Walaupun sempat dapat ganjalan dari orangtua Roni, tapi karena mereka berdua
kompak menjelaskan dan meyakinkan kepada orangtua Roni, akhirnya khitbah, akad
dan resepsi bisa berlangsung dengan lancar.
“Proses kami
cepat banget”, ujar Sonia memulai cerita saat itu.
“Pas semasa MT
(management trainee-red) kami ndak ada ngomong-ngomong (ngobrol-red), paling
sekedar satu kelas bareng. Setelah terpisah sekian tahun, angkatan MT kami
tetap keep in touch via e-mail. Kebetulan ada yang aku ingin tanyakan ke dia
mengenai kerjaan, jadi aku e-mail dia. Trus dia nanya kabarku, aku juga tanya
kabarnya. Basa-basi aku tanya dia kapan mau baralek (nikah-red), biar ntar
kubantuin masak rendang”, Sonia tertawa renyah menceritakan kembali kisahnya.
“Roni bilang,
dia udah pengen nikah, dia suka sama seseorang, trus dia sebut ciri-cirinya.
Dengan pede-nya aja aku tanya balik, itu aku ya? Hahaha…”, Sonia kembali
tertawa.
“Roni bilang
iya, kamu mau ga? Aku tanya balik, kapan mau nikahnya? Roni jawab November
tahun ini”
Sambil membenahi
jilbabnya, Sonia melanjutkan ceritanya,
“Aku tidak
langsung menjawab, tapi aku meminta waktu dua minggu kepada Roni. Selama dua
minggu itu, aku bertanya banyak hal kepada Roni, tentang pandangannya terhadap
sesuatu atau contoh kasus yang bisa menggambarkan cara dia menanggapi sesuatu.
Aku juga sampaikan segala kekuranganku dan bertanya apa kekurangan dan
karakternya yang tidak bisa diganggu gugat. Setelah dua minggu aku jawab ajakan
nikahnya Roni, aku tanya kapan dia mau melamarku. Roni bilang bulan Januari dia
akan ke rumahku untuk berkenalan dengan keluargaku, kemudian bulan Mei lamaran
dan bulan November nikah”, Sonia berhenti sejenak.
“Jelas sekali
rencananya ya?”, ujarku.

Daftar Data -

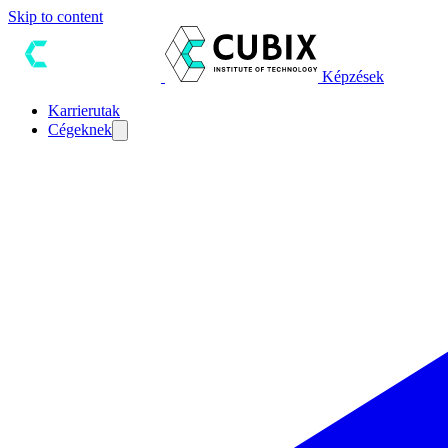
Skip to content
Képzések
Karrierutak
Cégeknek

--

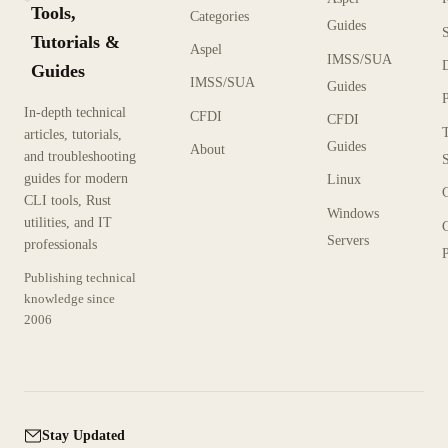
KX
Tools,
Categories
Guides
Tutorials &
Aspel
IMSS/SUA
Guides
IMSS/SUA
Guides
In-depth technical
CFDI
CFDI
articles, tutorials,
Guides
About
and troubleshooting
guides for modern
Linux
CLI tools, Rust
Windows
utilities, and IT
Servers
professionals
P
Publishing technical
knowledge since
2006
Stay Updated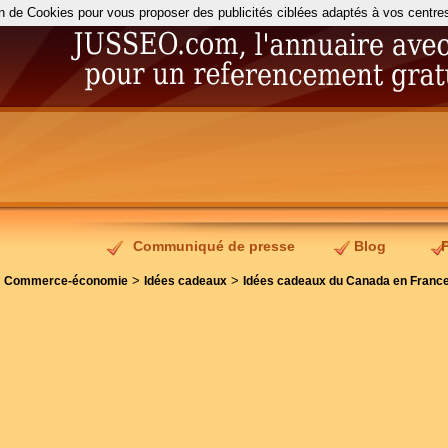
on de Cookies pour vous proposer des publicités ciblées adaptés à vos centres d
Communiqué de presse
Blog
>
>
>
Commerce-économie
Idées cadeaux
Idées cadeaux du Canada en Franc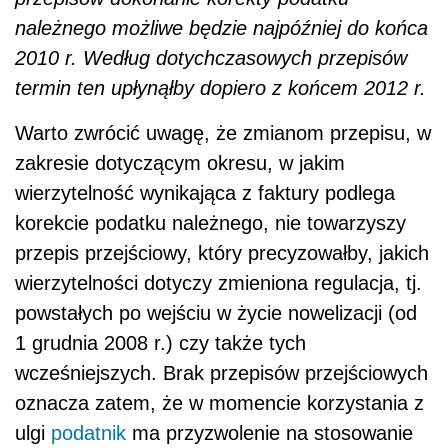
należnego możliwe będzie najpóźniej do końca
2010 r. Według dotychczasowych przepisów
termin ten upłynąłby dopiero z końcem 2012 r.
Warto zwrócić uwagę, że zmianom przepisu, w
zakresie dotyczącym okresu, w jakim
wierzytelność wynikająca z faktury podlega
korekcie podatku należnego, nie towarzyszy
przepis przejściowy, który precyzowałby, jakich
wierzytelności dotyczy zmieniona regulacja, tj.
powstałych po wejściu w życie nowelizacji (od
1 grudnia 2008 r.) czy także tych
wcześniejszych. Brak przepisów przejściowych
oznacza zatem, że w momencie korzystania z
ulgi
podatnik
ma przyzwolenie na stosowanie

Tugas Latihan -
**a)** Dalam kisah Sonia dan Roni, berapa lama waktu yang diminta Sonia sebelum menjawab ajakan menikah Roni?
**b)** Tuliskan semua nama bulan yang disebut dalam kisah Sonia dan Roni.
**c)** Teruskan kisah Sonia dan Roni mulai dari kalimat terakhir yang ditampilkan.

Kunci Jawaban -
**a)** Sonia meminta waktu dua minggu.

**b)** November, Januari, dan Mei.

**c)**
“Iya, karena aku
meminta rencana yang jelas dan detail dari dia. Selama masa ta’aruf itu, kami
sudah membicarakan mengenai banyak hal…mau tinggal dimana, mau bina keluarga
seperti apa, kalo bertengkar rujukannya kemana…akhirnya kami sepakat semuanya
balik ke Al Qur’an dan Hadist sebagai rujukan kalo beda cara tentang sesuatu,
itu penting sekali! Pas ta’aruf harus detail rencananya, jangan ampe ga jelas,
ntar menunggu sia-sia jadinya”, Sonia dengan semangat menjelaskan kepadaku yang
dengan khusyuk menyimak ceritanya.
“Insya Allah
kalo sama-sama sepakat dengan rujukan Al Qur’an dan Hadist, jauh lebih gampang
ntar. Soalnya fitrah kita tuh sesuai dengan isi Al Qur’an dan Hadist
sebenernya”, Sonia menambahkan.
“Dulu Roni hobi
nonton film di bioskop, gila belanja dan teman-temannya cewek-cewek semua.
Selama dua minggu itu, aku tanya ke teman lain sifat-sifat dia. Teman yang
bilang hal yang sama tentang gaya hidup Roni itu. Teman-teman malah balik
bertanya, apakah aku akan sanggup dengan gaya hidup dia yang jauh berbeda?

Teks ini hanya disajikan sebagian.